#### [TASK]
Print the entries that appear below, exactly as written and without their pictures.

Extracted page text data

= = = = = = =

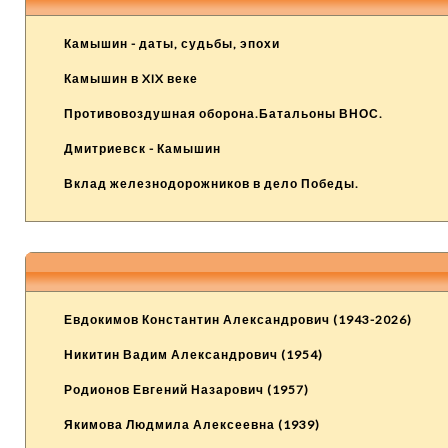
Камышин - даты, судьбы, эпохи
Камышин в XIX веке
Противовоздушная оборона.Батальоны ВНОС.
Дмитриевск - Камышин
Вклад железнодорожников в дело Победы.
Евдокимов Константин Александрович (1943-2026)
Никитин Вадим Александрович (1954)
Родионов Евгений Назарович (1957)
Якимова Людмила Алексеевна (1939)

= = = = = = =

#### [RESPONSE AREA]
Камышин - даты, судьбы, эпохи
Камышин в XIX веке
Противовоздушная оборона.Батальоны ВНОС.
Дмитриевск - Камышин
Вклад железнодорожников в дело Победы.
Евдокимов Константин Александрович (1943-2026)
Никитин Вадим Александрович (1954)
Родионов Евгений Назарович (1957)
Якимова Людмила Алексеевна (1939)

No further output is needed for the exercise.